## Work order 1
Echo the article on India's banking reforms and business dailies from "It may not be" to "financial services highway.", copying it word for word.

## Selected text

++++++++++

This was an era when softer loans, easy land-buying rules and a string of cooperative group housing projects enabled hundreds of middle-class families to own apartments in metropolitan cites.

When the families moved in, captive business opportunities followed. “These societies (apartment blocks) were a market for English newspapers,” Singh told HT. “Sales of business dailies went up in particular, despite their higher issue price. Our sales incentives were hiked,” the last-mile delivery man said.

It may not be statistically rigorous, but the correlation between growing appetite for business information and rising spending capacity is too obvious to miss.

BORROW, SPEND

The Reserve Bank of India (RBI) opened up the banking sector to private participation in 1993. This one move was like unclogging a bottlenecked financial services highway.

The RBI wanted to infuse competition, raise efficiency and productivity, while making the consumer the focus of banks.

Private banks, such as HDFC Ltd, ICICI Ltd and UTI Ltd (now Axis), set up shop. Heavy dog-eared ledger books gave way to an era of digital finance. With ATM machines and debit cards, depositing or withdrawing cash could be done on-the-go, a huge transformation from queueing up before tellers. This also dismantled social barriers as an ATM machine does not distinguish between a CEO and a daily wage earner.

++++++++++

## Records to process
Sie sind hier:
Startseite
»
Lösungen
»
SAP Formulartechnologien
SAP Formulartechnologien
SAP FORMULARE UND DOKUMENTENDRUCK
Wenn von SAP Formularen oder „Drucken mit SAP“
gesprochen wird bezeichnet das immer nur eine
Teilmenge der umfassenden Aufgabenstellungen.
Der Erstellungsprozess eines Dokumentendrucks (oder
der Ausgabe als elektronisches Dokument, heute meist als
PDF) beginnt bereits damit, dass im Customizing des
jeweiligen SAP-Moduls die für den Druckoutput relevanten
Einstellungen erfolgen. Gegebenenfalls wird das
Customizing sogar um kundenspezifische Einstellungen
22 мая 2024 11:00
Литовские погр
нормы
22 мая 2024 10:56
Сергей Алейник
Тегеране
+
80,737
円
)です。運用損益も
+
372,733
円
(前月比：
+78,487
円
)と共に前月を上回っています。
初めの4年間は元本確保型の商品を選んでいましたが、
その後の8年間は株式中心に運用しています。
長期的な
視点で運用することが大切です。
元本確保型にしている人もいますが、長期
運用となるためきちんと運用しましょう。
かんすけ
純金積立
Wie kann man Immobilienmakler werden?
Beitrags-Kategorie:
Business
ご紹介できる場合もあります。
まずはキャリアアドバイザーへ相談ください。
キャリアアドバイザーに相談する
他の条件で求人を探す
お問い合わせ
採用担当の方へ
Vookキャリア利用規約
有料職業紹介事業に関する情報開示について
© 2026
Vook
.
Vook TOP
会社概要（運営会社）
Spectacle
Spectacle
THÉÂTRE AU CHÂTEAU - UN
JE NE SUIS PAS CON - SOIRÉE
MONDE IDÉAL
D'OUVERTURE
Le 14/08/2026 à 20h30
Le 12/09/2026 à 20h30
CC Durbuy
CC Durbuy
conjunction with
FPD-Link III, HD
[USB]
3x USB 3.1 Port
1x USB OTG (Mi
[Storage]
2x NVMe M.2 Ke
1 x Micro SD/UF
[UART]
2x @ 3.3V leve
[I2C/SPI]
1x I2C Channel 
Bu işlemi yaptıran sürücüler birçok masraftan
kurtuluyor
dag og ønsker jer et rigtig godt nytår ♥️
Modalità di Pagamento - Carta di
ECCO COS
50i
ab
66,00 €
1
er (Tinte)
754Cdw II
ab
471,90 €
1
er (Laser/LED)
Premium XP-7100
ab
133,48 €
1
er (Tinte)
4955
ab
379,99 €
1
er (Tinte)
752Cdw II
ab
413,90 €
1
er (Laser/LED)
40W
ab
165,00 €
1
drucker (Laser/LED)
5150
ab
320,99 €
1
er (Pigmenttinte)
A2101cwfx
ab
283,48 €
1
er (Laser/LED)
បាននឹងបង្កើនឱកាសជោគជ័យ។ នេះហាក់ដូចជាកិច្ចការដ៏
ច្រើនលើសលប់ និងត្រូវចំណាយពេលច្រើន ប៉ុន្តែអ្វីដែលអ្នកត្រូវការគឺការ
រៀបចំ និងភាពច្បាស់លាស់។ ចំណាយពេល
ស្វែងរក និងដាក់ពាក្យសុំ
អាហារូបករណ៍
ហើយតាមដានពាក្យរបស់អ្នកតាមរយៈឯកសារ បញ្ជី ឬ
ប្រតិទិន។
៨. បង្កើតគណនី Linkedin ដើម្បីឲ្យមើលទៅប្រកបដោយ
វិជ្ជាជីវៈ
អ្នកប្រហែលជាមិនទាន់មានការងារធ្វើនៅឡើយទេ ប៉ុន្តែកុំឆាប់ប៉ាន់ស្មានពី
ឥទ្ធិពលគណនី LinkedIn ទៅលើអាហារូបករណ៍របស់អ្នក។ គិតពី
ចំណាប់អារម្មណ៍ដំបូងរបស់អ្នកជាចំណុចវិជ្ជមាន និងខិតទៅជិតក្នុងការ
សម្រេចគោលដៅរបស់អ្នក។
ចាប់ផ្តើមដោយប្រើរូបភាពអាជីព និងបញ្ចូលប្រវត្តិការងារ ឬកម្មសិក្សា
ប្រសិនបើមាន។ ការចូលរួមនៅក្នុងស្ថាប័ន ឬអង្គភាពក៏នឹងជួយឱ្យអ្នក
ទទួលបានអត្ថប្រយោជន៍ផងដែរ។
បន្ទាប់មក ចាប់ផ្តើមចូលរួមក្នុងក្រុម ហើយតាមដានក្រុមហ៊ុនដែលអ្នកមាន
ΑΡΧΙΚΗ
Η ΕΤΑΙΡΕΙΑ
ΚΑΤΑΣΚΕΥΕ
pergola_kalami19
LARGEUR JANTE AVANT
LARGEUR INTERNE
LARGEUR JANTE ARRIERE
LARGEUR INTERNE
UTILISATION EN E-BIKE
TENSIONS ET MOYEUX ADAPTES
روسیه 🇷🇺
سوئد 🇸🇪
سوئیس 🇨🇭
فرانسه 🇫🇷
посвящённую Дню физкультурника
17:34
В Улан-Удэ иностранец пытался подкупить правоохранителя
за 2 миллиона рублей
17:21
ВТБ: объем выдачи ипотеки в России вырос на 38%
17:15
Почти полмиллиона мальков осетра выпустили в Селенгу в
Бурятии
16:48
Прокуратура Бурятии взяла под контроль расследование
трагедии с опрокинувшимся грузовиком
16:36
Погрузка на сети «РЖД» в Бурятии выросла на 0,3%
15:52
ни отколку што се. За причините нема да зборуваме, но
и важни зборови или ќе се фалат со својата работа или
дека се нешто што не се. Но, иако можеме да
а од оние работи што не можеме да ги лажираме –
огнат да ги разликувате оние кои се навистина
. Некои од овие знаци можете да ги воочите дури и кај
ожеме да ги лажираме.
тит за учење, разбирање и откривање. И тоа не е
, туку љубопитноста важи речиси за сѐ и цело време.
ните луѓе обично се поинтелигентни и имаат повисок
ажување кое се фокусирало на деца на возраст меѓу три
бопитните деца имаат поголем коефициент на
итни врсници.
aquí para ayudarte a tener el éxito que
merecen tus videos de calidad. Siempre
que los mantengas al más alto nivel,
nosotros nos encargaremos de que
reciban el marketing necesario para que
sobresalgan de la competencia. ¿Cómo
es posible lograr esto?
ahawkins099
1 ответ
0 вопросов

++++++++++

## Work order 2
In the listing, from its first line to the line with "D'OUVERTURE", rename "Spectacle" to "Event", and return only those lines with nothing else altered.

## Response box 1
It may not be statistically rigorous, but the correlation between growing appetite for business information and rising spending capacity is too obvious to miss.

BORROW, SPEND

The Reserve Bank of India (RBI) opened up the banking sector to private participation in 1993. This one move was like unclogging a bottlenecked financial services highway.

## Response box 2
Sie sind hier:
Startseite
»
Lösungen
»
SAP Formulartechnologien
SAP Formulartechnologien
SAP FORMULARE UND DOKUMENTENDRUCK
Wenn von SAP Formularen oder „Drucken mit SAP“
gesprochen wird bezeichnet das immer nur eine
Teilmenge der umfassenden Aufgabenstellungen.
Der Erstellungsprozess eines Dokumentendrucks (oder
der Ausgabe als elektronisches Dokument, heute meist als
PDF) beginnt bereits damit, dass im Customizing des
jeweiligen SAP-Moduls die für den Druckoutput relevanten
Einstellungen erfolgen. Gegebenenfalls wird das
Customizing sogar um kundenspezifische Einstellungen
22 мая 2024 11:00
Литовские погр
нормы
22 мая 2024 10:56
Сергей Алейник
Тегеране
+
80,737
円
)です。運用損益も
+
372,733
円
(前月比：
+78,487
円
)と共に前月を上回っています。
初めの4年間は元本確保型の商品を選んでいましたが、
その後の8年間は株式中心に運用しています。
長期的な
視点で運用することが大切です。
元本確保型にしている人もいますが、長期
運用となるためきちんと運用しましょう。
かんすけ
純金積立
Wie kann man Immobilienmakler werden?
Beitrags-Kategorie:
Business
ご紹介できる場合もあります。
まずはキャリアアドバイザーへ相談ください。
キャリアアドバイザーに相談する
他の条件で求人を探す
お問い合わせ
採用担当の方へ
Vookキャリア利用規約
有料職業紹介事業に関する情報開示について
© 2026
Vook
.
Vook TOP
会社概要（運営会社）
Event
Event
THÉÂTRE AU CHÂTEAU - UN
JE NE SUIS PAS CON - SOIRÉE
MONDE IDÉAL
D'OUVERTURE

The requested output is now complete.